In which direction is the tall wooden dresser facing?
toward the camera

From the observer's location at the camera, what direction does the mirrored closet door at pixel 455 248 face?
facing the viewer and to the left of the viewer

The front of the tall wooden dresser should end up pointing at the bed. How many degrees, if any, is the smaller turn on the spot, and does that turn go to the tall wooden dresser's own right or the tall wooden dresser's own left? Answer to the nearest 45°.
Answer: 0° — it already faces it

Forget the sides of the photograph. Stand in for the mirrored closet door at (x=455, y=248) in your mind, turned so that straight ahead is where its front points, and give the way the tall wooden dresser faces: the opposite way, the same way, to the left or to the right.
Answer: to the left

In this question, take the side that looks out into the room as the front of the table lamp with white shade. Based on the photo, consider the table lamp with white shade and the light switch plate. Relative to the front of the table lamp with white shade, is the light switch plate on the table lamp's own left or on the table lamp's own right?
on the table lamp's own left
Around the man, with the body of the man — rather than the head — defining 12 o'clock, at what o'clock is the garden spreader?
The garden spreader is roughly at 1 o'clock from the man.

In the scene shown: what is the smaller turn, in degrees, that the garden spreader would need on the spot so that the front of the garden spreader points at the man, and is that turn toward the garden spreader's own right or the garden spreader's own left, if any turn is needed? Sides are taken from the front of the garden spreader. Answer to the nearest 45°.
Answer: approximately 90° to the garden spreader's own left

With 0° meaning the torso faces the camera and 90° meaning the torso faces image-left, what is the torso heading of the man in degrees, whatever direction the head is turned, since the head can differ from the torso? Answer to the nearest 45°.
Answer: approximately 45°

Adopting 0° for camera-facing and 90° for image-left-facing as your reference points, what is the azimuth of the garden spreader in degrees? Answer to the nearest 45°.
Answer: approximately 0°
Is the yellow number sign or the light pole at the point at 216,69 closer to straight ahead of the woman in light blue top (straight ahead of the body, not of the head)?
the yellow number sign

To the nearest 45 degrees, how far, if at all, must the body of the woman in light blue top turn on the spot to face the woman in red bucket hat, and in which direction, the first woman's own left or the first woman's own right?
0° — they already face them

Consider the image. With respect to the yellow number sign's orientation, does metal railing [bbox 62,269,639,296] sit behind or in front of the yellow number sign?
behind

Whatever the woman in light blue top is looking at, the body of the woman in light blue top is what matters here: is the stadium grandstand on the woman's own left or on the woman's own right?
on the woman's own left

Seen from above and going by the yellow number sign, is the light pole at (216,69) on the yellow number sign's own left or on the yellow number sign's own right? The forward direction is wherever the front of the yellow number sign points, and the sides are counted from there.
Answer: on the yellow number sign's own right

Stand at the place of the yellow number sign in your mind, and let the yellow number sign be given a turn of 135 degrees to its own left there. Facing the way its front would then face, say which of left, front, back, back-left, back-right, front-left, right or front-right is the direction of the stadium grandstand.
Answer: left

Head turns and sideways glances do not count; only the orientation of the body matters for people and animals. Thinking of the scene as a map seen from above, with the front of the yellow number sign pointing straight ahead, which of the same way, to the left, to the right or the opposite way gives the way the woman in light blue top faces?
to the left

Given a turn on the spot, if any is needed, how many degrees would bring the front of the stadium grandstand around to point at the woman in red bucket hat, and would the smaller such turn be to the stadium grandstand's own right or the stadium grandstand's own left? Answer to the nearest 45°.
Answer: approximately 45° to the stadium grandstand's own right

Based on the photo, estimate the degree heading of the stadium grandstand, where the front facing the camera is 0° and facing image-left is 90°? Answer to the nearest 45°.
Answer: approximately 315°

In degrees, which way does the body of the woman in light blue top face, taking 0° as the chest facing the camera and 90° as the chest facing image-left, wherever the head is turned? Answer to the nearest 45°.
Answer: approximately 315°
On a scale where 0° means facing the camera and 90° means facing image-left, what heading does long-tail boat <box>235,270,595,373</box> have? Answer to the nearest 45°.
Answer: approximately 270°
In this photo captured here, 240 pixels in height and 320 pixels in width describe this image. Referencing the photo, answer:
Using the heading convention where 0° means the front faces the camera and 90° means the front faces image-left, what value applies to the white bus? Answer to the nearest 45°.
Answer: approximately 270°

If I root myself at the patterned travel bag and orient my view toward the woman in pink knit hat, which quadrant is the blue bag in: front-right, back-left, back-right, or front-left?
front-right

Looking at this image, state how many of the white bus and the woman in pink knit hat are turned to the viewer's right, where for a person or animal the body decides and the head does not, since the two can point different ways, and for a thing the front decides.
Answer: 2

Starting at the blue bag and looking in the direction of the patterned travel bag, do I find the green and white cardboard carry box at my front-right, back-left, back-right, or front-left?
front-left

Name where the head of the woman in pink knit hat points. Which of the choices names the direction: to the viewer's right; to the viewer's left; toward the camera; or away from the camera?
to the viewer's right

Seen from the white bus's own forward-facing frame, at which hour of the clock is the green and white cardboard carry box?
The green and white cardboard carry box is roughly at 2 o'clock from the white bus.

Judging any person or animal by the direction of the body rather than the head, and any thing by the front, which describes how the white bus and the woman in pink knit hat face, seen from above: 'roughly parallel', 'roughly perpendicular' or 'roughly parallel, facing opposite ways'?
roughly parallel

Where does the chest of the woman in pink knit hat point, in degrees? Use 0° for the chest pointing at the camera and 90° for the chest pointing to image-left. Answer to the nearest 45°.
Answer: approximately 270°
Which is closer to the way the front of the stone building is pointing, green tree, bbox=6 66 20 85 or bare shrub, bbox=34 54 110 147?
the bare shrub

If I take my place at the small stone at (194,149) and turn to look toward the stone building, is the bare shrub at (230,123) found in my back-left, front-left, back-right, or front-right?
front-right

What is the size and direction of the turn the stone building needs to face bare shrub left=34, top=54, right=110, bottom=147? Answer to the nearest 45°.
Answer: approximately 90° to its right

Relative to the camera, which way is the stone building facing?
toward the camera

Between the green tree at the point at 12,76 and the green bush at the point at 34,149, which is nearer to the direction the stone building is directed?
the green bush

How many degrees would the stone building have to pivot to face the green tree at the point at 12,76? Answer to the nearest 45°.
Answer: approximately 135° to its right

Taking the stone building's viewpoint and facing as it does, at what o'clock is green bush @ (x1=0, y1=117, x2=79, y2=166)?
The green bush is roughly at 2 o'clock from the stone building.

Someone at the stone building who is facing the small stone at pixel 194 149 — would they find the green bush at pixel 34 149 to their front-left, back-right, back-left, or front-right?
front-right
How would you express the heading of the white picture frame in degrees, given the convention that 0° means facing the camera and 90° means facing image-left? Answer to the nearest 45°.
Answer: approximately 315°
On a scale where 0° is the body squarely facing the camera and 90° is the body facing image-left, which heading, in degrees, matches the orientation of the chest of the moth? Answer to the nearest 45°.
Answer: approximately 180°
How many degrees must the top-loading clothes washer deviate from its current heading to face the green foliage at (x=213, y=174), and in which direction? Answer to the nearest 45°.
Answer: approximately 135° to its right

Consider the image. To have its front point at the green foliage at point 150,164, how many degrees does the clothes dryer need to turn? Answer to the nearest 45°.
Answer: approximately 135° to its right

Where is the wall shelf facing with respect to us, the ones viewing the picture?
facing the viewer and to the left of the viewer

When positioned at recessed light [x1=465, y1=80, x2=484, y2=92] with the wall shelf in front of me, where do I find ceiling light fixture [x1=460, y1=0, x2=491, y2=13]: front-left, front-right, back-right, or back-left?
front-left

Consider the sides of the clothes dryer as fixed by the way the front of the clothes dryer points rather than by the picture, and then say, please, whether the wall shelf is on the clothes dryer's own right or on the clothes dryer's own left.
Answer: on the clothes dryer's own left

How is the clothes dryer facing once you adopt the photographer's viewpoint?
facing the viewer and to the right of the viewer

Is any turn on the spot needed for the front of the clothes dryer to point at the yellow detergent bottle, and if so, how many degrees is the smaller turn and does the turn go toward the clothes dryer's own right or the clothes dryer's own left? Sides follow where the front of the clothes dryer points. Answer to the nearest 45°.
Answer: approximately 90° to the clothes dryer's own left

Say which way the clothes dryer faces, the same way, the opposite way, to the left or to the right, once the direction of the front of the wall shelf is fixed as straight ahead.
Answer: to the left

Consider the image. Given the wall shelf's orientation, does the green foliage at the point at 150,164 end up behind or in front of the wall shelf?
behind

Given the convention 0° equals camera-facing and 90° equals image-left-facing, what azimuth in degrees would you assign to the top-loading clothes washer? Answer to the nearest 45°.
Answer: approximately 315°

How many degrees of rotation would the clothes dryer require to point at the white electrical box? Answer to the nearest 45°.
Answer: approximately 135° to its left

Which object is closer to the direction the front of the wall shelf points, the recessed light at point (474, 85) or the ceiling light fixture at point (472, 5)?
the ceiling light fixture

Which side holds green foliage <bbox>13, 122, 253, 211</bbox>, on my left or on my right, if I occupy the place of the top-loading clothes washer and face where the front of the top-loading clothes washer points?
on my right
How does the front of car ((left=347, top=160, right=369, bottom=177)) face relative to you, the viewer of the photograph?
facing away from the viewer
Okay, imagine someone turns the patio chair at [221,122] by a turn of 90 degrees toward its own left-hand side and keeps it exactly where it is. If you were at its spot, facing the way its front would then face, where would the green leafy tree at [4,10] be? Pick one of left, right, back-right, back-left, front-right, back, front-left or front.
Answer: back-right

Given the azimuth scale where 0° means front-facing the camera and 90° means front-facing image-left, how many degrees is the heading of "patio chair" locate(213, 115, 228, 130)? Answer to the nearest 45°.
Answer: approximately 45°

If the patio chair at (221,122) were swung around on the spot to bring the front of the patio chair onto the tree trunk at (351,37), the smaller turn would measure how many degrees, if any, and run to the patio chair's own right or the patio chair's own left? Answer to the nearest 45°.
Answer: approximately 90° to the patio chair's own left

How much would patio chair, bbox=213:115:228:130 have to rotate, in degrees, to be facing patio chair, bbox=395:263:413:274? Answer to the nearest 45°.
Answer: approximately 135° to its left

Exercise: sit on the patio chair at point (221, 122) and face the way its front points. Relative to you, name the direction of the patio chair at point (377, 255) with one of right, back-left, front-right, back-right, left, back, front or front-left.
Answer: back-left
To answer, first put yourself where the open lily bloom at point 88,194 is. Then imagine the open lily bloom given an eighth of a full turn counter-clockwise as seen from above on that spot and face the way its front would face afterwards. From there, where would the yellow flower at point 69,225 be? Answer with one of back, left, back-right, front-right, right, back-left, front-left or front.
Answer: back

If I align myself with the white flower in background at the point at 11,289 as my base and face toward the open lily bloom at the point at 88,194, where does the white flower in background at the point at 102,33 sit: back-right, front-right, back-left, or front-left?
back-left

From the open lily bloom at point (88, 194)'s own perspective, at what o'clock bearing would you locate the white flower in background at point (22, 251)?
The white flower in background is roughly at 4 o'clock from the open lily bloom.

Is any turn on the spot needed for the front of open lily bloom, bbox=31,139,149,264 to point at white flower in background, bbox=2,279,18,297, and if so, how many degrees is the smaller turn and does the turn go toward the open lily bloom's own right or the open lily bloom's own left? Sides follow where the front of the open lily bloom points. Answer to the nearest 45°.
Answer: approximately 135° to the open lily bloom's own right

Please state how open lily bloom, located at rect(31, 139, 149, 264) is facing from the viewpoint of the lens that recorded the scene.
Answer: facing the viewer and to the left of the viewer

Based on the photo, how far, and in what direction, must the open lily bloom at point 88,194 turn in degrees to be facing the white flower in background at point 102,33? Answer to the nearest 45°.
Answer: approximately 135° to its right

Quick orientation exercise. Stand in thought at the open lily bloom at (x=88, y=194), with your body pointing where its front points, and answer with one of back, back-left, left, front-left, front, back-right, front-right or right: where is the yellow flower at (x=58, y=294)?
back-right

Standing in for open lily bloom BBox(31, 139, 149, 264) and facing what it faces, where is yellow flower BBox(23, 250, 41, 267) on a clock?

## Assignment
Copy out word for word the lines from the one containing "dryer points. Answer to the nearest 45°." up to and including the one containing "facing away from the viewer".

## Exercise response
Is any turn on the spot needed for the front of the clothes dryer to point at the yellow detergent bottle, and if so, how many degrees is the smaller turn and does the turn go toward the clothes dryer's own right or the clothes dryer's own left? Sides follow where the front of the clothes dryer points. Answer to the nearest 45°.
Answer: approximately 90° to the clothes dryer's own left

Say which way the clothes dryer faces, the same way, the opposite way, to the left or to the right, once the direction of the front of the wall shelf is fixed as straight ahead.
Answer: to the left

Consider the image. Given the wall shelf's orientation, does the green foliage at the point at 150,164 end up behind or in front of the wall shelf?
behind

Given the convention 0° equals camera-facing and 90° equals image-left-facing, what azimuth in degrees would you assign to the top-loading clothes washer? Answer to the nearest 45°.
Answer: approximately 315°

How many degrees of rotation would the clothes dryer require to point at the white electrical box? Answer to the nearest 45°.
Answer: approximately 135° to its left

Which object is closer to the direction the front of the wall shelf points, the recessed light at point (474, 85) or the ceiling light fixture at point (472, 5)?
the ceiling light fixture

Which side holds green foliage <bbox>13, 122, 253, 211</bbox>, on my left or on my right, if I occupy the place of the top-loading clothes washer and face where the front of the top-loading clothes washer points?
on my right
How does the front of car ((left=347, top=160, right=369, bottom=177)) face relative to you, the viewer of the photograph?
facing away from the viewer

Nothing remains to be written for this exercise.